List each line below that contains the word "ahead", copying every such line in full.

DATA ▸
· · · ·

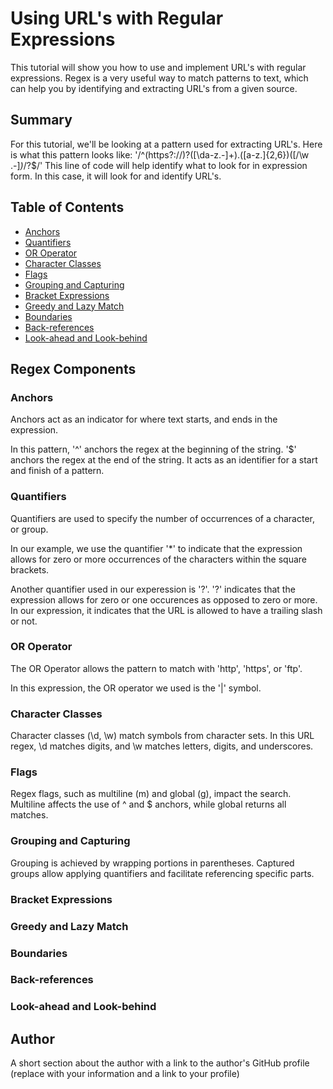 # Using URL's with Regular Expressions

This tutorial will show you how to use and implement URL's with regular expressions. Regex is a very useful way to match patterns to text, which can help you by identifying 
and extracting URL's from a given source.

## Summary

For this tutorial, we'll be looking at a pattern used for extracting URL's. 
Here is what this pattern looks like: '/^(https?:\/\/)?([\da-z\.-]+)\.([a-z\.]{2,6})([\/\w \.-]*)*\/?$/'
This line of code will help identify what to look for in expression form. In this case, it will look for and identify URL's.

## Table of Contents

- [Anchors](#anchors)
- [Quantifiers](#quantifiers)
- [OR Operator](#or-operator)
- [Character Classes](#character-classes)
- [Flags](#flags)
- [Grouping and Capturing](#grouping-and-capturing)
- [Bracket Expressions](#bracket-expressions)
- [Greedy and Lazy Match](#greedy-and-lazy-match)
- [Boundaries](#boundaries)
- [Back-references](#back-references)
- [Look-ahead and Look-behind](#look-ahead-and-look-behind)

## Regex Components

### Anchors
Anchors act as an indicator for where text starts, and ends in the expression. 

In this pattern, '^' anchors the regex at the beginning of the string. '$' anchors the regex at the end of the string. 
It acts as an identifier for a start and finish of a pattern.



### Quantifiers
Quantifiers are used to specify the number of occurrences of a character, or group. 

In our example, we use the quantifier '*' to indicate that the expression allows
for zero or more occurrences of the characters within the square brackets. 

Another quantifier used in our experession is '?'.
'?' indicates that the expression allows for zero or one occurences as opposed to zero or more.
In our expression, it indicates that the URL is allowed to have a trailing slash or not.


### OR Operator
The OR Operator allows the pattern to match with 'http', 'https', or 'ftp'.

In this expression, the OR operator we used is the '|' symbol. 

### Character Classes
Character classes (\d, \w) match symbols from character sets. In this URL regex, \d matches digits, and \w matches letters, digits, and underscores.

### Flags
Regex flags, such as multiline (m) and global (g), impact the search. Multiline affects the use of ^ and $ anchors, while global returns all matches.

### Grouping and Capturing
Grouping is achieved by wrapping portions in parentheses. Captured groups allow applying quantifiers and facilitate referencing specific parts.

### Bracket Expressions

### Greedy and Lazy Match

### Boundaries

### Back-references

### Look-ahead and Look-behind

## Author

A short section about the author with a link to the author's GitHub profile (replace with your information and a link to your profile)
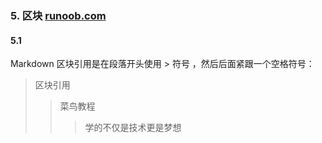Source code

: ### 5. 区块 [runoob.com](https://www.runoob.com/markdown/md-block.html)  

#### 5.1  
Markdown 区块引用是在段落开头使用 > 符号 ，然后后面紧跟一个空格符号：
> 区块引用  
> 
>> 菜鸟教程  
>> 
>>> 学的不仅是技术更是梦想  
>>> 

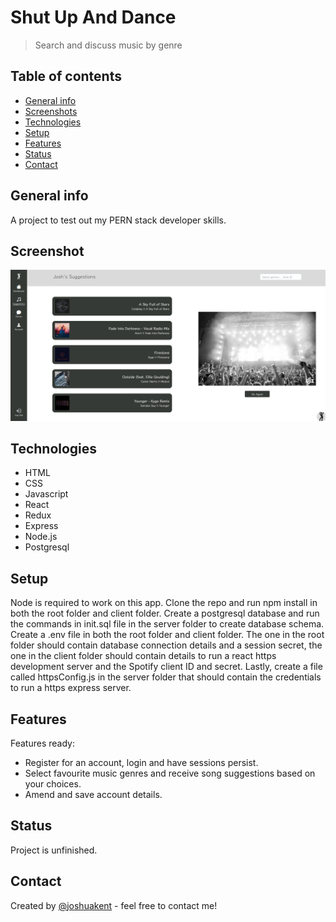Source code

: # Shut Up And Dance

> Search and discuss music by genre

## Table of contents

- [General info](#general-info)
- [Screenshots](#screenshots)
- [Technologies](#technologies)
- [Setup](#setup)
- [Features](#features)
- [Status](#status)
- [Contact](#contact)

## General info

A project to test out my PERN stack developer skills.

## Screenshot

![Screenshot of app working](./client/src/assets/in-action.png)

## Technologies

- HTML
- CSS
- Javascript
- React
- Redux
- Express
- Node.js
- Postgresql

## Setup

Node is required to work on this app. Clone the repo and run npm install in both the root folder and client folder. Create a postgresql database and run the commands in init.sql file in the server folder to create database schema. Create a .env file in both the root folder and client folder. The one in the root folder should contain database connection details and a session secret, the one in the client folder should contain details to run a react https development server and the Spotify client ID and secret. Lastly, create a file called httpsConfig.js in the server folder that should contain the credentials to run a https express server.

## Features

Features ready:

- Register for an account, login and have sessions persist.
- Select favourite music genres and receive song suggestions based on your choices.
- Amend and save account details.

## Status

Project is unfinished.

## Contact

Created by [@joshuakent](josh.kent94@yahoo.co.uk) - feel free to contact me!
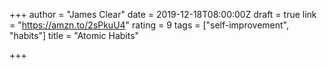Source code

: +++
author = "James Clear"
date = 2019-12-18T08:00:00Z
draft = true
link = "https://amzn.to/2sPkuU4"
rating = 9
tags = ["self-improvement", "habits"]
title = "Atomic Habits"

+++

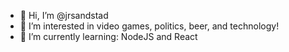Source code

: - 👋 Hi, I’m @jrsandstad
- 👀 I’m interested in video games, politics, beer, and technology!
- 🌱 I’m currently learning: NodeJS and React

<!---
jrsandstad/jrsandstad is a ✨ special ✨ repository because its `README.md` (this file) appears on your GitHub profile.
You can click the Preview link to take a look at your changes.
--->
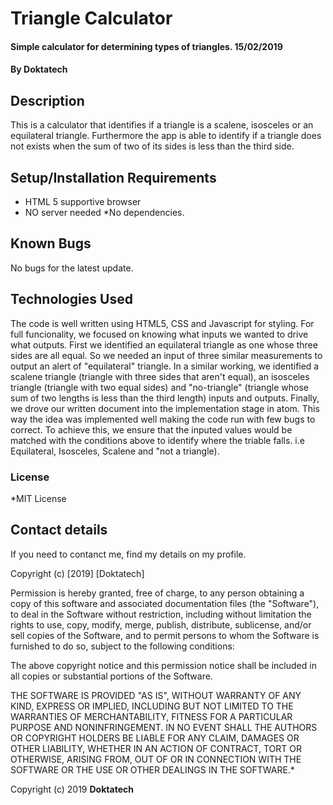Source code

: # Triangle Calculator 
#### Simple calculator for determining types of triangles. 15/02/2019
#### By **Doktatech**
## Description
This is a calculator that identifies if a triangle is a scalene, isosceles or an equilateral triangle. Furthermore the app is able to identify if a triangle does not exists when the sum of two of its sides is less than the third side. 
## Setup/Installation Requirements
* HTML 5 supportive browser
* NO server needed
*No dependencies.

## Known Bugs
No bugs for the latest update.
## Technologies Used
 The code is well written using HTML5, CSS and Javascript for styling. For full funcionality, we focused on knowing what inputs we wanted to drive what outputs. First we identified an equilateral triangle as one whose three sides are all equal. So we needed an input of three similar measurements to output an alert of "equilateral" triangle. In a similar working, we identified a scalene triangle (triangle with three sides that aren't equal), an isosceles triangle (triangle with two equal sides) and "no-triangle"   (triangle whose sum of two lengths is less than the third length) inputs and outputs. Finally, we drove our written document into the implementation stage in atom. This way the idea was implemented well making the code run with few bugs to correct. To achieve this, we ensure that the inputed values would be matched with the conditions above to identify where the triable falls. i.e Equilateral, Isosceles, Scalene and "not a triangle).
### License
*MIT License
## Contact details
 If you need to contanct me, find my details on my profile.

Copyright (c) [2019] [Doktatech]

Permission is hereby granted, free of charge, to any person obtaining a copy
of this software and associated documentation files (the "Software"), to deal
in the Software without restriction, including without limitation the rights
to use, copy, modify, merge, publish, distribute, sublicense, and/or sell
copies of the Software, and to permit persons to whom the Software is
furnished to do so, subject to the following conditions:

The above copyright notice and this permission notice shall be included in all
copies or substantial portions of the Software.

THE SOFTWARE IS PROVIDED "AS IS", WITHOUT WARRANTY OF ANY KIND, EXPRESS OR
IMPLIED, INCLUDING BUT NOT LIMITED TO THE WARRANTIES OF MERCHANTABILITY,
FITNESS FOR A PARTICULAR PURPOSE AND NONINFRINGEMENT. IN NO EVENT SHALL THE
AUTHORS OR COPYRIGHT HOLDERS BE LIABLE FOR ANY CLAIM, DAMAGES OR OTHER
LIABILITY, WHETHER IN AN ACTION OF CONTRACT, TORT OR OTHERWISE, ARISING FROM,
OUT OF OR IN CONNECTION WITH THE SOFTWARE OR THE USE OR OTHER DEALINGS IN THE
SOFTWARE.*

Copyright (c) 2019 **Doktatech**
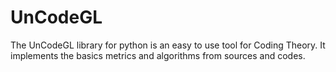 UnCodeGL
=========

The UnCodeGL library for python is an easy to use tool for Coding Theory. 
It implements the basics metrics and algorithms from sources and codes. 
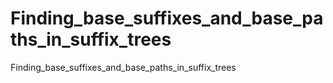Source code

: # Finding_base_suffixes_and_base_paths_in_suffix_trees
Finding_base_suffixes_and_base_paths_in_suffix_trees
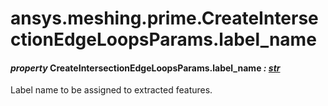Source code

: # ansys.meshing.prime.CreateIntersectionEdgeLoopsParams.label_name



#### *property* CreateIntersectionEdgeLoopsParams.label_name *: [str](https://docs.python.org/3.11/library/stdtypes.html#str)*

Label name to be assigned to extracted features.

<!-- !! processed by numpydoc !! -->
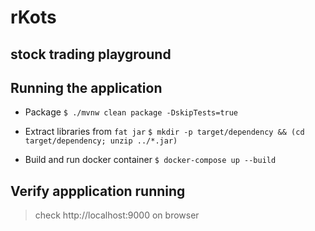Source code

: # rKots
## stock trading playground

## Running the application

- Package
`$ ./mvnw clean package -DskipTests=true`

- Extract libraries from `fat jar`
`$ mkdir -p target/dependency && (cd target/dependency; unzip ../*.jar)`

- Build and run docker container
`$ docker-compose up --build`

##  Verify appplication running
> check http://localhost:9000 on browser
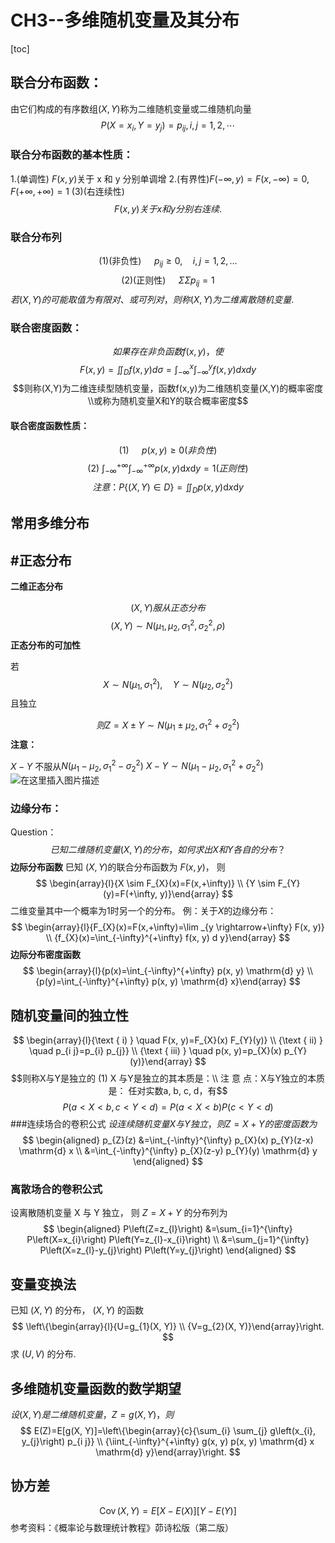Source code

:
# CH3--多维随机变量及其分布
[toc]

## 联合分布函数：
由它们构成的有序数组$(X,Y)$称为二维随机变量或二维随机向量
$$P\left(X=x_{i}, Y=y_{j}\right)=p_{i j}, i, j=1,2, \cdots$$
### 联合分布函数的基本性质：
1.(单调性) $F(x, y)$关于 x 和 y 分别单调增
2.(有界性)$F(-\infty, y)=F(x,-\infty)=0, \quad F(+\infty,+\infty)=1$
(3)(右连续性)$$ F(x, y) 关于 x 和 y 分别右连续.$$
### 联合分布列
$$
\text { (1)(非负性) } \quad p_{i j} \geq 0, \quad i, j=1,2, \ldots
$$
$$
\text { (2)(正则性) } \quad \Sigma \Sigma p_{i j}=1
$$
$若(X, Y) 的可能取值为有限对、或可列对，
则称(X, Y)为二维离散随机变量.$
### 联合密度函数：
$$
如果存在非负函数f(x,y)，使
$$
$$F(x, y)=\iint_{D} f(x, y) d \sigma=\int_{-\infty}^{x} \int_{-\infty}^{y} f(x, y) d x d y
$$
$$则称(X,Y)为二维连续型随机变量，函数f(x,y)为二维随机变量(X,Y)的概率密度 \\或称为随机变量X和Y的联合概率密度$$
#### 联合密度函数性质：
$$
\text { (1) } \quad p(x, y) \geq 0 (非负性)$$
$$
\text { (2) } \int_{-\infty}^{+\infty} \int_{-\infty}^{+\infty} p(x, y) \mathrm{d} x \mathrm{d} y=1(正则性)$$
$$
注意：P\{(X, Y) \in D\}=\iint_{D} p(x, y) \mathrm{d} x \mathrm{d} y $$
## 常用多维分布
## #正态分布
**二维正态分布**

$$(X, Y)服从正态分布$$
$$
(X, Y) \sim N\left(\mu_{1}, \mu_{2}, \sigma_{1}^{2}, \sigma_{2}^{2}, \rho\right)
$$
**正态分布的可加性**

若$$X \sim N\left(\mu_{1}, \sigma_{1}^{2}\right), \quad Y \sim N\left(\mu_{2}, \sigma_{2}^{2}\right)$$且独立

$$
则Z=X \pm Y \sim N\left(\mu_{1} \pm \mu_{2}, \sigma_{1}^{2}+\sigma_{2}^{2}\right)
$$
**注意：**

$X −Y$ 不服从$N\left(\mu_{1}-\mu_{2}, \sigma_{1}^{2}-\sigma_{2}^{2}\right)$
 $X-Y \sim N\left(\mu_{1}-\mu_{2}, \sigma_{1}^{2}+\sigma_{2}^{2}\right)$
![在这里插入图片描述](https://img-blog.csdnimg.cn/20200501105218154.png?x-oss-process=image/watermark,type_ZmFuZ3poZW5naGVpdGk,shadow_10,text_aHR0cHM6Ly9ibG9nLmNzZG4ubmV0L3dlaXhpbl80MjgzMDM2NQ==,size_16,color_FFFFFF,t_70)

### 边缘分布：
Question：$$已知二维随机变量 (X, Y) 的分布，
如何求出 X 和 Y 各自的分布？$$
**边际分布函数**
巳知 $(X, Y)$的联合分布函数为 $F(x, y)$，
则
$$
\begin{array}{l}{X \sim F_{X}(x)=F(x,+\infty)} \\ {Y \sim F_{Y}(y)=F(+\infty, y)}\end{array}
$$
二维变量其中一个概率为1时另一个的分布。
例：关于$X$的边缘分布：
$$
\begin{array}{l}{F_{X}(x)=F(x,+\infty)=\lim _{y \rightarrow+\infty} F(x, y)} \\ {f_{X}(x)=\int_{-\infty}^{+\infty} f(x, y) d y}\end{array}
$$
**边际分布密度函数**
$$
\begin{array}{l}{p(x)=\int_{-\infty}^{+\infty} p(x, y) \mathrm{d} y} \\ {p(y)=\int_{-\infty}^{+\infty} p(x, y) \mathrm{d} x}\end{array}
$$
## 随机变量间的独立性
$$
\begin{array}{l}{\text { i) } \quad F(x, y)=F_{X}(x) F_{Y}(y)} \\ {\text { ii) } \quad p_{i j}=p_{i} p_{j}} \\ {\text { iii) } \quad p(x, y)=p_{X}(x) p_{Y}(y)}\end{array}
$$
$$则称X与Y是独立的
(1) X 与Y是独立的其本质是：\\
注 意 点：X与Y独立的本质是：
任对实数a, b, c, d，有$$
$$
P(a<X<b, c<Y<d)=P(a<X<b) P(c<Y<d)
$$
###连续场合的卷积公式
$设连续随机变量X与Y 独立，
则 Z=X+ Y 的密度函数为$
$$
\begin{aligned} p_{Z}(z) &=\int_{-\infty}^{\infty} p_{X}(x) p_{Y}(z-x) \mathrm{d} x \\ &=\int_{-\infty}^{\infty} p_{X}(z-y) p_{Y}(y) \mathrm{d} y \end{aligned}
$$
### 离散场合的卷积公式
设离散随机变量 X 与 Y 独立，
则 $Z=X+ Y$ 的分布列为
$$
\begin{aligned} P\left(Z=z_{l}\right) &=\sum_{i=1}^{\infty} P\left(X=x_{i}\right) P\left(Y=z_{l}-x_{i}\right) \\ &=\sum_{j=1}^{\infty} P\left(X=z_{l}-y_{j}\right) P\left(Y=y_{j}\right) \end{aligned}
$$
## 变量变换法
已知 $(X, Y)$ 的分布， $(X,Y)$ 的函数
$$
\left\{\begin{array}{l}{U=g_{1}(X, Y)} \\ {V=g_{2}(X, Y)}\end{array}\right.
$$
求 $(U, V)$ 的分布.
## 多维随机变量函数的数学期望
$设 (X, Y) 是二维随机变量，
Z = g(X, Y)，则$
$$
E(Z)=E[g(X, Y)]=\left\{\begin{array}{c}{\sum_{i} \sum_{j} g\left(x_{i}, y_{j}\right) p_{i j}} \\ {\iint_{-\infty}^{+\infty} g(x, y) p(x, y) \mathrm{d} x \mathrm{d} y}\end{array}\right.
$$
## 协方差
$$
\operatorname{Cov}(X, Y)=E[X-E(X)][Y-E(Y)]
$$
参考资料：《概率论与数理统计教程》茆诗松版（第二版）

· · · ·

RESPONSE BOX ▸
- [Look-ahead and Look-behind](#look-ahead-and-look-behind)
### Look-ahead and Look-behind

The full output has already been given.